On the convention floor, sessions start and end with interfaith prayer, but in the "DemPalooza" expo across town, things are more competitive, with numerous faith groups jostling for attention.
Most aren't proselytizing -- the goal tends to be getting religious people to vote, rather than getting voters to be religious.
"We're trying to convince Catholic voters that they're not going to go to Hell if they vote for a Democrat," said Patrick Carolan, the founder of Catholics Vote for Common Good.
The United States is overwhelmingly Christian -- two-thirds of the population identify with the world's largest religion -- and white members of the faith tend to be staunchly conservative.
But Carolan notes that the vote share for Republican White House nominee and former president Donald Trump among white Catholics was down to about 50 percent in 2020, from 65 percent in 2016.
His group has been on the ground in battleground states, pushing the flock to see that "being Catholic is more than just abortion" and that they should prioritize candidate quality over that single issue.
Muslim voters
Meanwhile, the US Council of Muslim Organizations Candidate Action Network has been busy on the expo floor spreading the word about its "one million Muslim voters" registration drive.
Volunteer Ayoub Razick said the work was an attempt to reverse the political disengagement that resulted from bigotry directed at the community after the September 11, 2001, attacks by Al-Qaeda.

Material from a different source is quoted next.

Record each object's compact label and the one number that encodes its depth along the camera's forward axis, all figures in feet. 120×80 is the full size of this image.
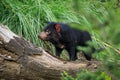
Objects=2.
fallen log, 25.75
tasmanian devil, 31.50
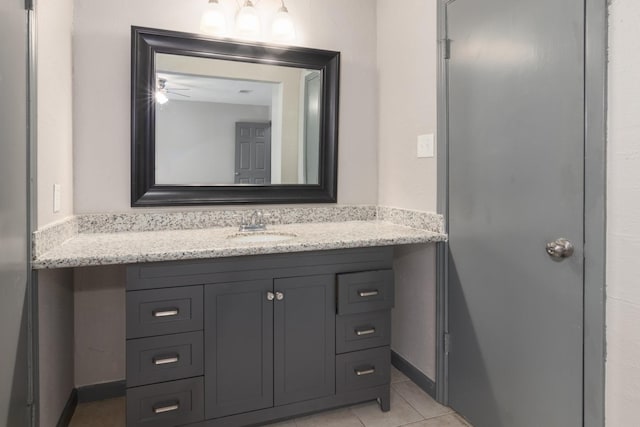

"That sort of demonization still goes on today, but we're kind of past that, right?" he said.
"It's not 2016 anymore, it's 2024 and we're in this position where we're trying to organize the Muslim vote... and essentially increase Muslim voter turnout in this election and future elections."
At the stall immediately next door, the Center for Freethought Equality was signing up converts to its mission to get people elected into office who will promote the rights of non-believers.
The Public Religion Research Institute released a poll last year showing that church attendance is declining among Americans, with one-third now saying religion is not important to them at all.
"We try to make sure that people get elected that will do things like support the separation of church and state," and make sure that they don't put one specific religious doctrine into law, like Christian nationalists are trying to do," said Howard Katz, the group's president.
Faith required?
There is a maxim in US politics that it is difficult to make it to public office if you do not at least pay lip service to the importance of faith.
Katz says the idea that you can't get ahead in politics unless you profess to be religious is "fading."
But try telling that to the Democratic Party, which has been wearing its faith on its sleeve in Chicago.
The star of the show, presidential nominee Kamala Harris, is a Baptist who often talks in public about the lessons of religion, while her running mate Tim Walz calls himself a "Minnesota Lutheran."
Speaker after speaker on the convention floor -- from South Carolina congressman Jim Clyburn to Kentucky Governor Andy Beshear and Georgia Senator Raphael Warnock of Georgia -- have referenced scripture.
Trump himself has done a masterful job of winning and keeping white evangelical support, but is not a churchgoer and is occasionally accused of pandering in his ostentatious displays of faith.
He came in for harsh criticism recently as he hawked $60 "God Bless the USA" Bibles and in 2020 when he posed with a Bible immediately after a harsh crackdown on protesters in front of the White House.
"I saw him holding the Bible, and endorsing a Bible -- as if it needed his endorsement," Warnock, who is also a pastor in Atlanta, said in his convention speech, earning a huge cheer.
"It says, 'Do justice, love kindness, and walk humbly with your God'," he added. "He should try reading it."